Notation: By two ideals $A,B$ in $R$ are comaximal we mean $A+B=R$.
Assume $R$ is a commutative ring with $1$, and
$\{A_i\}_{1\le i\le n}$ are pairwise-comaximal ideals in $R$.
The Chinese Remainder Theorem states $A_1$ is coprime with $\prod\limits_{2\le i\le n} A_i$.
I wonder if for all $m\in \{1,\cdots, n-1\}$,
$\prod\limits_{1\le i\le m} A_i$ and $\prod\limits_{m+1\le i\le n} A_i$ are comaximal?

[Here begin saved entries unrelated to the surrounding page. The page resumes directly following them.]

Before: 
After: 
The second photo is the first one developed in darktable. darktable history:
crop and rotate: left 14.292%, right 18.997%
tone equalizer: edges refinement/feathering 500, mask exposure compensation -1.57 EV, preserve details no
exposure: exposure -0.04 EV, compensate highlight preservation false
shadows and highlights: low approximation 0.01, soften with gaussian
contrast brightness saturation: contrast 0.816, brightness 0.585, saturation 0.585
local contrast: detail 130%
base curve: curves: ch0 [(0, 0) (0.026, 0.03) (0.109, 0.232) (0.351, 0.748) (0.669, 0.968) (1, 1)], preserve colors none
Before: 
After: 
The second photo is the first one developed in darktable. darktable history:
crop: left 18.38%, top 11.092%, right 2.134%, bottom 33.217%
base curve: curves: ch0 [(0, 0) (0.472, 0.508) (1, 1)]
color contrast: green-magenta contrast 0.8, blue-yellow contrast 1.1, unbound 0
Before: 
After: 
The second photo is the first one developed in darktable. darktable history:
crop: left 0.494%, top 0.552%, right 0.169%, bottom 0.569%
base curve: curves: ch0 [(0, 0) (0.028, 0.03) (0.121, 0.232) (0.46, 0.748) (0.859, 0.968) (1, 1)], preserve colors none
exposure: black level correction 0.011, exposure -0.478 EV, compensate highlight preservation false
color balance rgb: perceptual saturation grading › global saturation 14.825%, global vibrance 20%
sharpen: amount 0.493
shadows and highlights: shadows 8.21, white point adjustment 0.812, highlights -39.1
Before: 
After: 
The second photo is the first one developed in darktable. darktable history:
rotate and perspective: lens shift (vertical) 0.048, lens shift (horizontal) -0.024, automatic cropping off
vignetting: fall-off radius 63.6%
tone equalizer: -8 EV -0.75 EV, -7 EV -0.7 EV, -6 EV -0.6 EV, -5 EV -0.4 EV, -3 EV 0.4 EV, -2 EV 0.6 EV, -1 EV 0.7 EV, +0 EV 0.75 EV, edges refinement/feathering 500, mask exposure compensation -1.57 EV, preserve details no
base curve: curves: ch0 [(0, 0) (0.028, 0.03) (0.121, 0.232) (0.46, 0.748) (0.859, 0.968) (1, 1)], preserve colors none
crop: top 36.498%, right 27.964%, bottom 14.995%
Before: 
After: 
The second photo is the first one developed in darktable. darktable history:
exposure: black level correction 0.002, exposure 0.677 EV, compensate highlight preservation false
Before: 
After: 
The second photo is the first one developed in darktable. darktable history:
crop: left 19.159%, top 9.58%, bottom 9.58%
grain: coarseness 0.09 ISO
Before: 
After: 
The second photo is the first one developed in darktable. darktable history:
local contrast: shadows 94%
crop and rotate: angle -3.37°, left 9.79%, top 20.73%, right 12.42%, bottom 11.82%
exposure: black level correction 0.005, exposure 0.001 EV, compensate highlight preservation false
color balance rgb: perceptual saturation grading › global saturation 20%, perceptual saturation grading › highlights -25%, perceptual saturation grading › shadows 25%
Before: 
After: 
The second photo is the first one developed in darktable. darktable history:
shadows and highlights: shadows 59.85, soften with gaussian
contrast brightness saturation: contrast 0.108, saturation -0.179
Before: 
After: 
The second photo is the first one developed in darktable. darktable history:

The proof for the Chinese Remainder Theorem seems failing to be rewritten to handle such case. So I believe some counterexample exists, but I can not find any.
Best Answer
Maybe you can try the following lemma : We can Prove that if I is an ideal that is comaximal with the ideals $A_{j}$ for all $j \in \{1,....n\}$ then I and $\prod_{j} A_j$ are comaximal.
Now back to your question. Let $m \in \{1,....,n\}$.
For all $j \in \{1,...,m\}$ : $A_j$ is comaximal with $\prod_{m+1\le i\le n} A_i$. I think you can apply the lemma above with $I=\prod_{m+1\le i\le n} A_i$.